Çocuğun okuldan alınması önümüzde büyük bir problem değil ama farazi olarak bu soruyu kendime soruyorum. Annesi veya ben çocuğumuzu okuldan alamasak etrafımızda bu görevi verebileceğimiz kimler var diye. Çocuk emanet etmek öyle kolay bir mesele değil. Canınızın içini birisinin insafına terk ediyorsunuz. Bunun için farklı kriterler var. İlk olarak güvenmeniz gerekiyor. Dikkat edin tanımaktan bahsetmiyorum. İş yapmaktan bahsetmiyorum. Güvenmek diyorum. Okuldan alacak kişinin çocuğunuzu okuldan alacağına ve size teslim edene kadar kılına zarar gelmeyeceğine adınız kadar emin olmalısınız. Güven olmazsa diğer tüm özellikleri atın bir kenara.

Güven tek başına yetmiyor. O kişinin vaktinin olduğundan emin olmanız gerekiyor. Başkasına havale etmeden kendi başına gerçekleştireceğini bilmeniz önem taşır. Diğer bir nokta çocuğunuzun onu okuldan alacak kişiyi sevmesi gerekir. Çünkü sevmediği takdirde kendisini güvende hissetmeyecektir.

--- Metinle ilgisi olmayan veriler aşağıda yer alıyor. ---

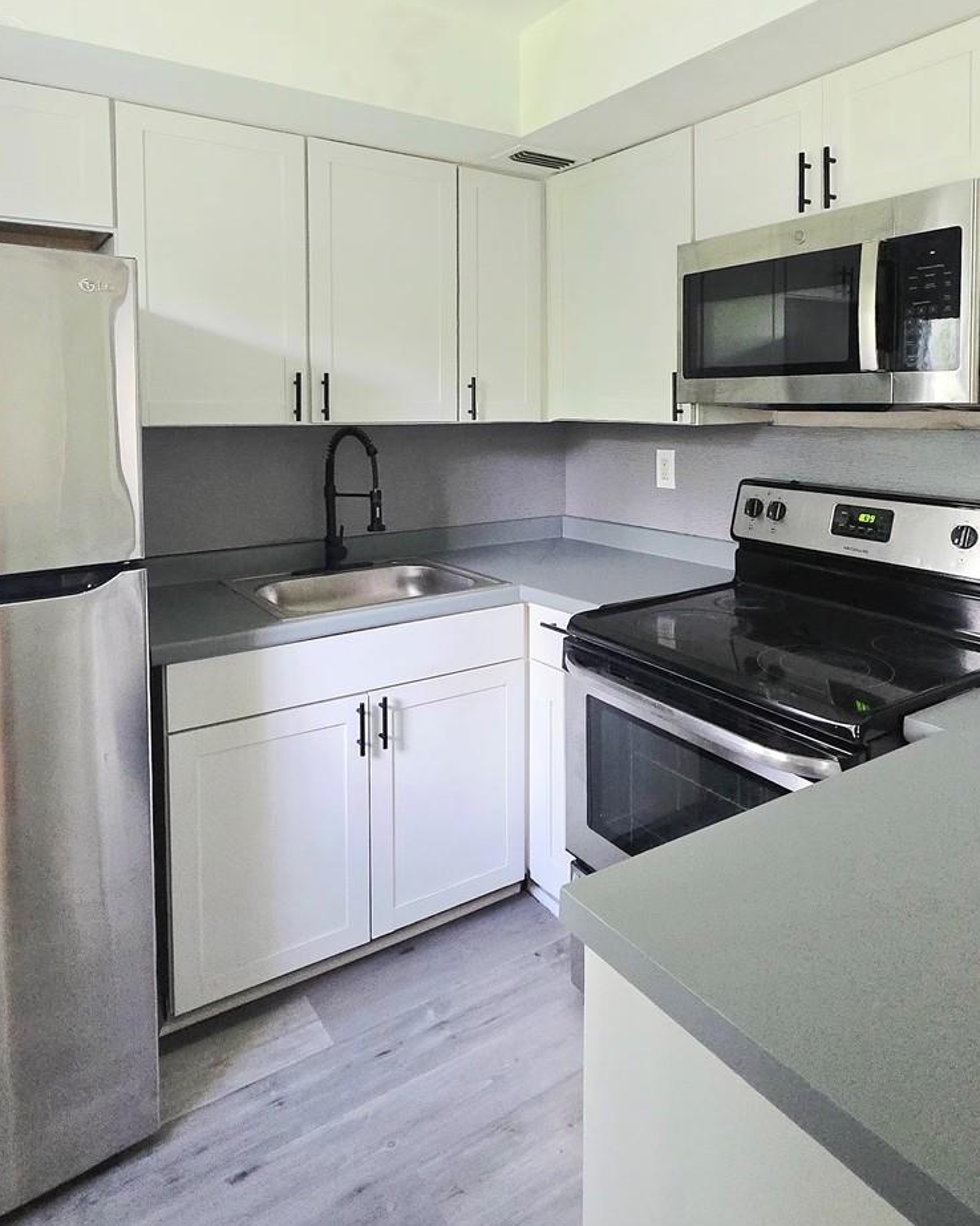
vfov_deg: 73.7
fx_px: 798
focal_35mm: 22
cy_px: 453
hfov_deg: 63.0
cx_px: 523
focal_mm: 1.7
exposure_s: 1/60.2
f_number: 2.2
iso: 320
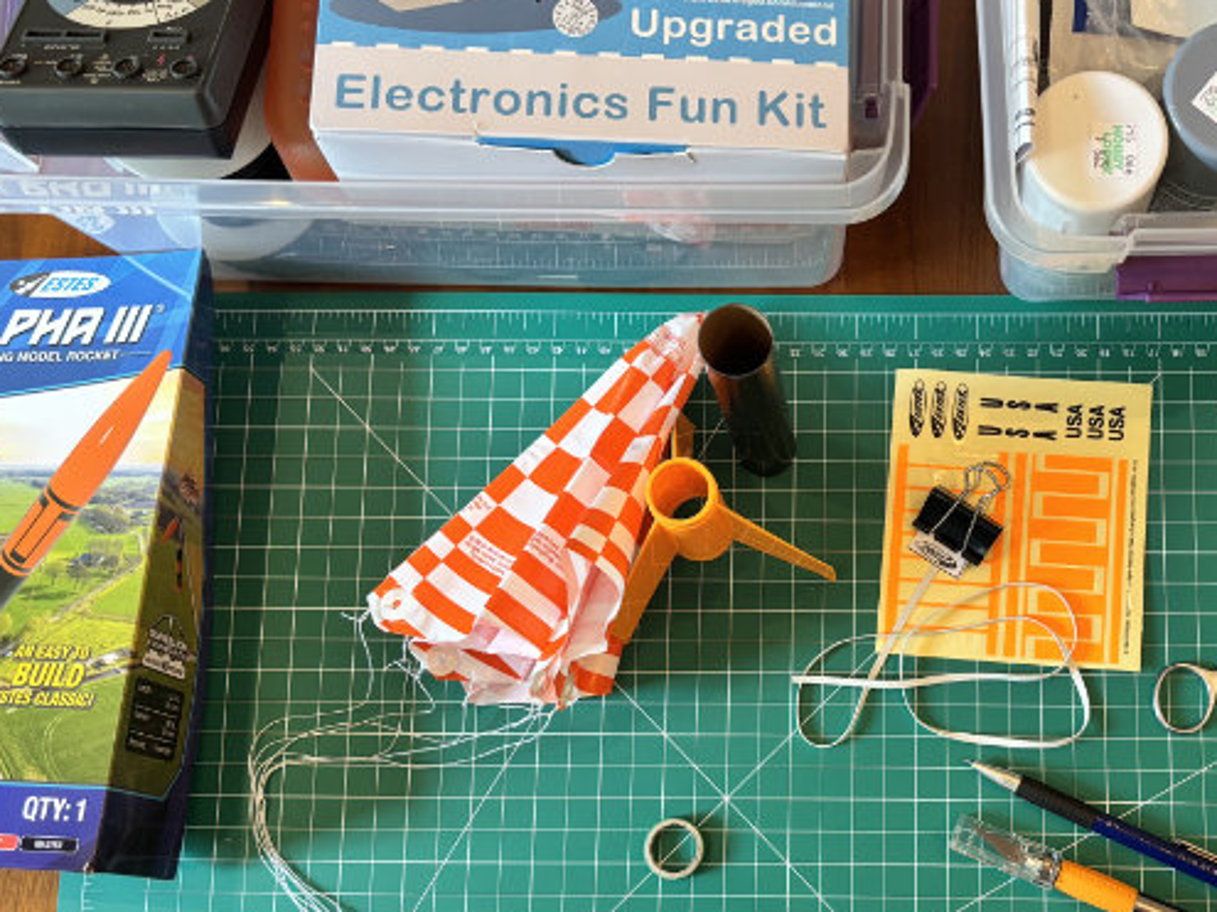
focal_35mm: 42
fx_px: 1476
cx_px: 851
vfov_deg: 34.1
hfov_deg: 43.9
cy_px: 585
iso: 160
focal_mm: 6
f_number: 1.6
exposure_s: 1/60
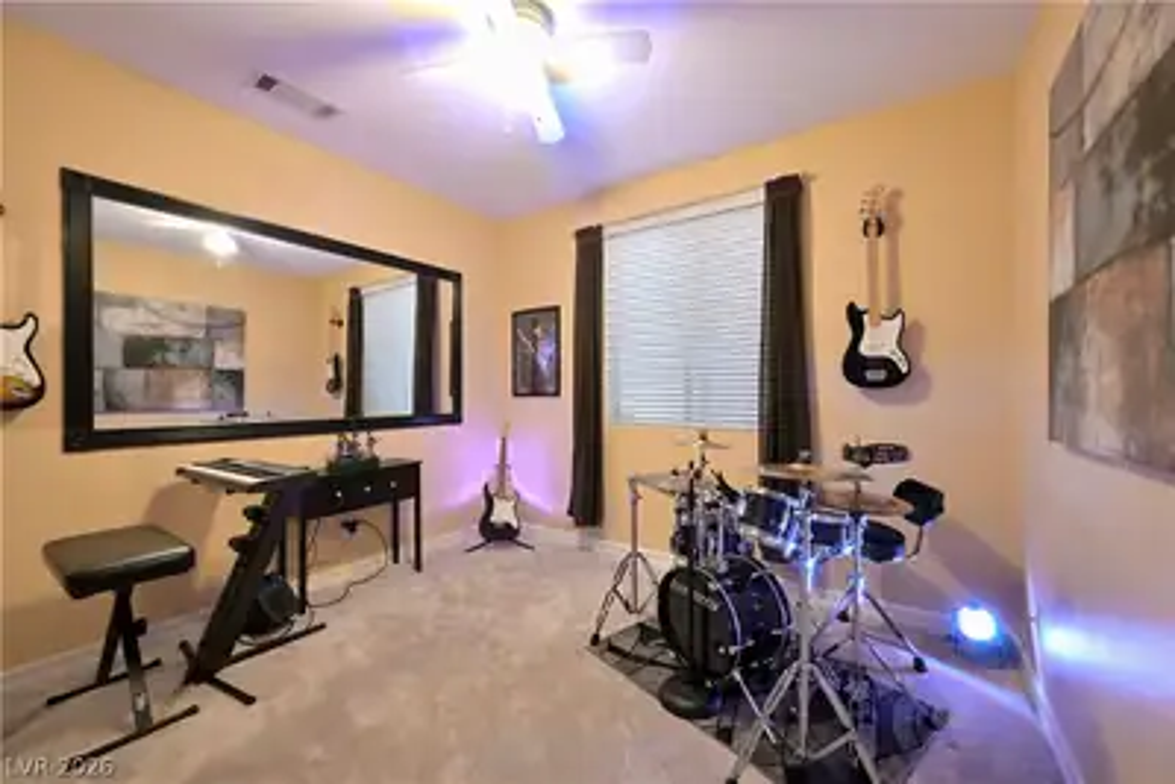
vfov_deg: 81.3
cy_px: 392
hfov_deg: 104.2
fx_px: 457
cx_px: 588
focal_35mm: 14
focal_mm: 14
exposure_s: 1/4
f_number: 8
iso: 500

Sonraki madde sizin için üstlendiği bu yükü sonradan başınıza kakmaması gerekir. Kısa vadeli fedakarlık orta ve uzun vadede bir prangaya dönüşmemeli. Kıymeti kalmaz sonra.

Uzun uzun neden anlatıyorum. Önemli bir konu da ondan. Çocuğu okuldan alacak kişiyle şehrimizin ya da ülkemizin başına geçireceğimiz kişinin seçimi arasında çok fark yok. İkisi de güven esasına dayalı benzer süreçler ve oy kullanırken genelde şunu sorarız: Bu adamın veya kadının çocuğumu okuldan almasına izin verir miydim?

Cevaplar tutumlarımıza dönüşüyor ve kararlarımızı veriyoruz. Samimi gelen, huzur veren, kendimize ve çevremize zarar vermeyeceğine inandığımız emin kişileri kendimize vekil olarak tayin ediyoruz. Demokrasi bu ve şu ana kadar insanlığın bulabildiği en iyi temsil sistemi.

Çocuğumuzu okuldan almasına izin vereceğimiz kişilerin hayatımıza girmesine izin veriyor ve hayatımızda ne kadar kalacaklarına bu basit kritere göre karar veriyoruz. Yanılma payı? Muhakkak var ama çocuğunuz mevzu olduğunda hisleriniz güçlü oluyor. Elimizde basit sorular var: Çocuğumuzun okuldan alınması gerektiğinde kime güvenebiliriz? Çocuğu okuldan alınacağında kimler bize güvenebilir? Ne kadar yakınız ve ne kadar güveniliriz? Bu soruya verecek sağlam cevaplarla bir ömür yaşayabiliriz. Siz yine de çocuğunuzun okuldan alınması için ihtimalleri düşünmeyeceğiniz bir dünya kurgulayın. En iyisi o.